1913年在专利文献中首次描述了VIG装置,但是,尽管概念简单并且从那以后进行了数十年的研究,但是第一个VIG装置实际上在1989年才制造出来,而市场上出现的第一个商业版本不早于1996年。VIG装置代表着想法比其实际实现出现得早得多的典型实例,因为许多技术方面阻碍了实际工作装置的实现。在VIG装置成功的关键因素中,可以提及间隔件的材料、形状和定位,以及边缘密封剂的材料和加工;玻璃及其涂层的品质(通常提供低发射率和抗反射特性);以及用于VIG抽空的接口、管和方法。
另一方面,在家用建筑和商业建筑二者中,愈来愈感觉到需要通过用越来越大的玻璃同时改善外部墙的隔热和透明度来提高建筑物的能源效率。因此,建筑行业正在努力提供用于建筑物的更有效的VIG装置。

> _所给记录_

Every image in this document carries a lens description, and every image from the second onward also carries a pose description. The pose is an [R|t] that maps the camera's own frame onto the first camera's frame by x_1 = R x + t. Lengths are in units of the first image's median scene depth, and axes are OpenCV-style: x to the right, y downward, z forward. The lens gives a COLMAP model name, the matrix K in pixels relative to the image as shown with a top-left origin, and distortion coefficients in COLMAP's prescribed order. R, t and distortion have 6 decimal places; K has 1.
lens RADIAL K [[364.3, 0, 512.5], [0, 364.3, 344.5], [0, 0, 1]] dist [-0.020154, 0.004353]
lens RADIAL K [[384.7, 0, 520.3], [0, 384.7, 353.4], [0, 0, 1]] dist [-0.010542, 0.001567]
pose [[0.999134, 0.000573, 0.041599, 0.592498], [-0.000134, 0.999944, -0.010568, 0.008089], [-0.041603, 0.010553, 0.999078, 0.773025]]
--
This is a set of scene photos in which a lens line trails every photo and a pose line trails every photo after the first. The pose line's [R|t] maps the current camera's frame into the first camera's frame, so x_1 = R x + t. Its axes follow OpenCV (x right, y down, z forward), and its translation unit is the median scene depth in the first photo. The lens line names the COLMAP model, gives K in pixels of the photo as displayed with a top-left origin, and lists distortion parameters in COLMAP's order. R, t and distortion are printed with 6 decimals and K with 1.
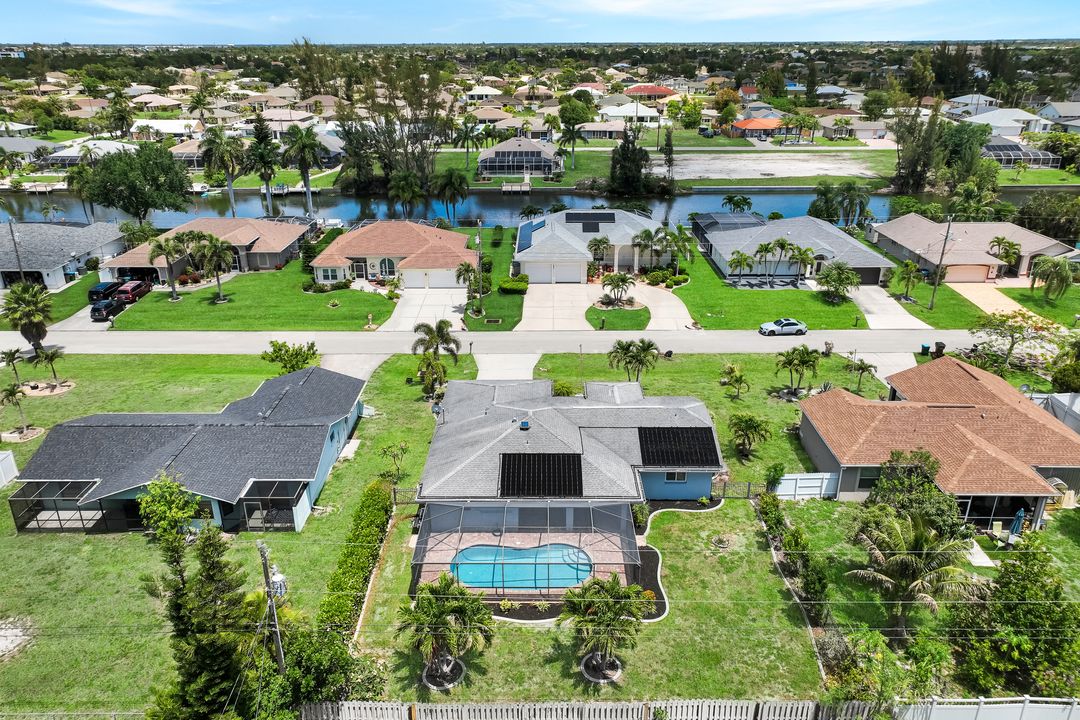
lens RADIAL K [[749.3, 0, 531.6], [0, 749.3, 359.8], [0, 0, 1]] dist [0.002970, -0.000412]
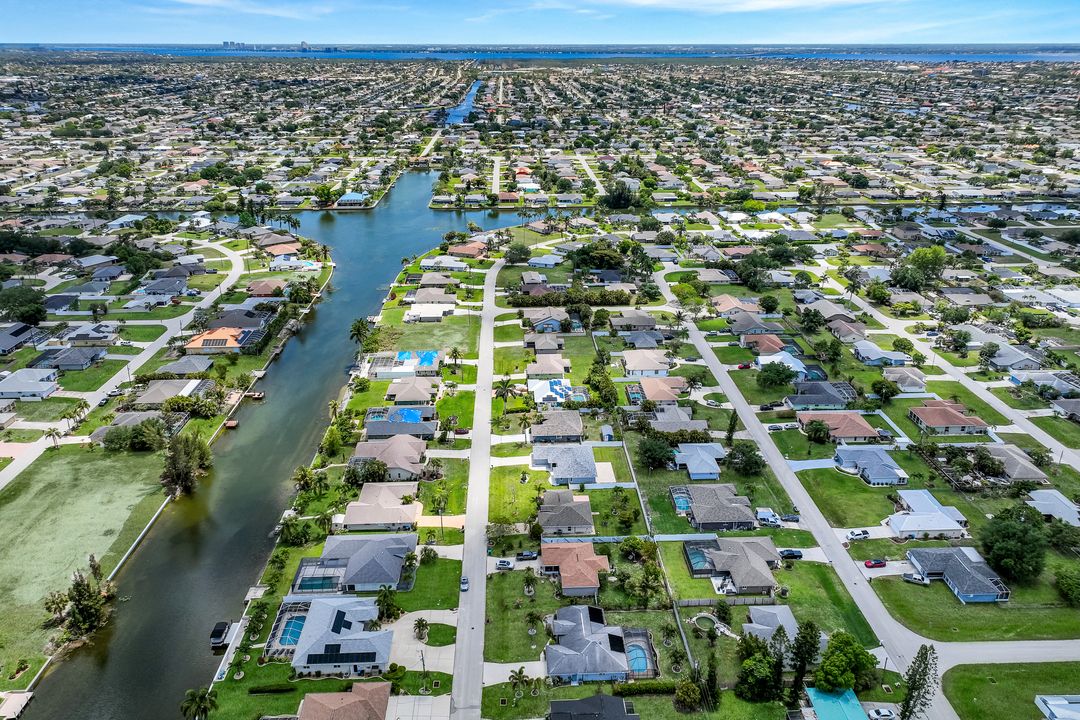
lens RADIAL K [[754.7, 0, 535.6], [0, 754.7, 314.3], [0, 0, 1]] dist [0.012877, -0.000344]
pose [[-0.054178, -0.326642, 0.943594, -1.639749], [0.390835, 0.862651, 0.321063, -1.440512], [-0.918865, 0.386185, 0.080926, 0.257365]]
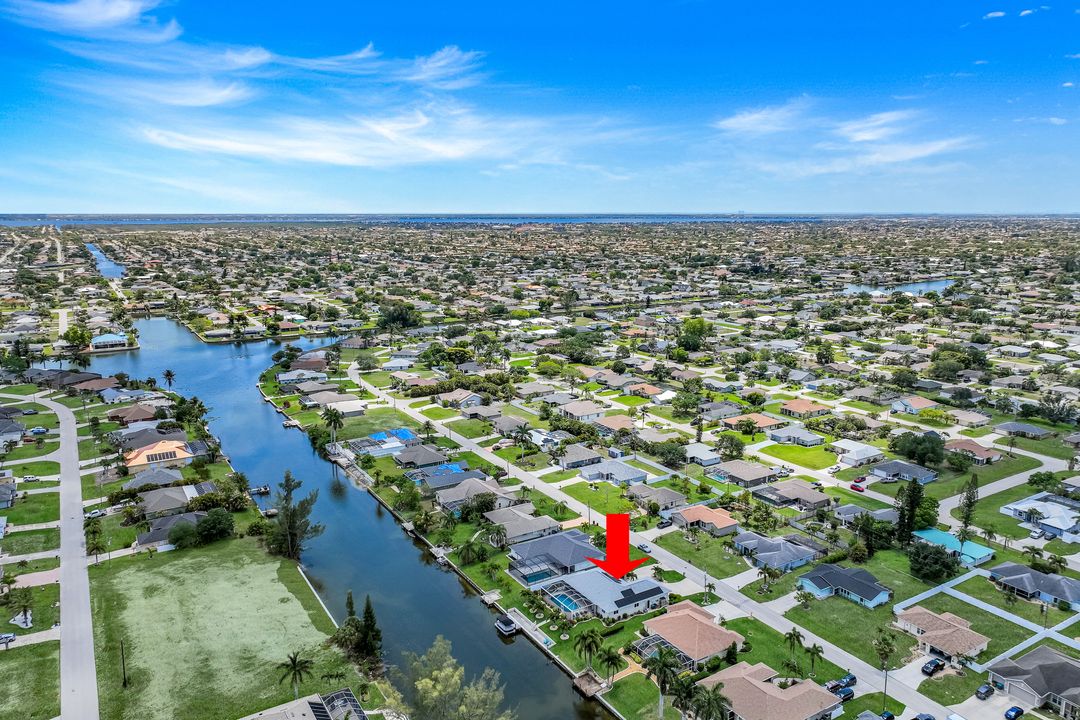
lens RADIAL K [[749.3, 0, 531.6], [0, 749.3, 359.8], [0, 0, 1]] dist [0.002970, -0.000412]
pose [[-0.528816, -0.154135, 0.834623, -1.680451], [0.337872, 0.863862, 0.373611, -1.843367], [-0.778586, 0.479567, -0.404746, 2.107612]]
* * *
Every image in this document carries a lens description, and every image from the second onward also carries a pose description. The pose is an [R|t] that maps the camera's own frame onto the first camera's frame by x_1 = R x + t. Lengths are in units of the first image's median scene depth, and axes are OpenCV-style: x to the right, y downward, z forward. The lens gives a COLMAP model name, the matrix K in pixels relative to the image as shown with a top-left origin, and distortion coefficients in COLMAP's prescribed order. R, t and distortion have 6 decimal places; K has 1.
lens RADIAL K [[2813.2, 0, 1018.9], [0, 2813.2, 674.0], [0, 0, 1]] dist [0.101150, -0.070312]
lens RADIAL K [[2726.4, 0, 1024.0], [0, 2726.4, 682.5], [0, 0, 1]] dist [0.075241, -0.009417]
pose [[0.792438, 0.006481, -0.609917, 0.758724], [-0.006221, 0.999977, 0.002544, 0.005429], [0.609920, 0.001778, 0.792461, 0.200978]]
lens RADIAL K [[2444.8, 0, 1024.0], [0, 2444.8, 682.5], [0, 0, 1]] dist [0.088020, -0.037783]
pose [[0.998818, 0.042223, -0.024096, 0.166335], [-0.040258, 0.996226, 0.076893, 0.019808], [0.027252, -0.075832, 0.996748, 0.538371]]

> _待完成任务_
- 1) 请根据摘录文本回答以下问题，每问一行：
(a) VIG装置最早在哪一年的专利文献中被描述？
(b) 市场上第一个商业版本最早不早于哪一年出现？
(c) 提高建筑物能源效率的需求在哪两类建筑中愈来愈被感觉到？
- 2) 请照录摘录文本中从"1913年在专利文献中首次描"到"VIG抽空的接口、管和方法。"的部分。
- 3) 摘录文本为什么把VIG装置称为想法比实际实现出现得早得多的典型实例？请用一到三句话说明。

> _参考答案_
- 1)
(a) 1913年。
(b) 1996年。
(c) 家用建筑和商业建筑。

- 2)
1913年在专利文献中首次描述了VIG装置,但是,尽管概念简单并且从那以后进行了数十年的研究,但是第一个VIG装置实际上在1989年才制造出来,而市场上出现的第一个商业版本不早于1996年。VIG装置代表着想法比其实际实现出现得早得多的典型实例,因为许多技术方面阻碍了实际工作装置的实现。在VIG装置成功的关键因素中,可以提及间隔件的材料、形状和定位,以及边缘密封剂的材料和加工;玻璃及其涂层的品质(通常提供低发射率和抗反射特性);以及用于VIG抽空的接口、管和方法。

- 3) 因为许多技术方面阻碍了实际工作装置的实现。所以，VIG装置虽然在1913年就已在专利文献中首次描述，却直到1989年才真正制造出来。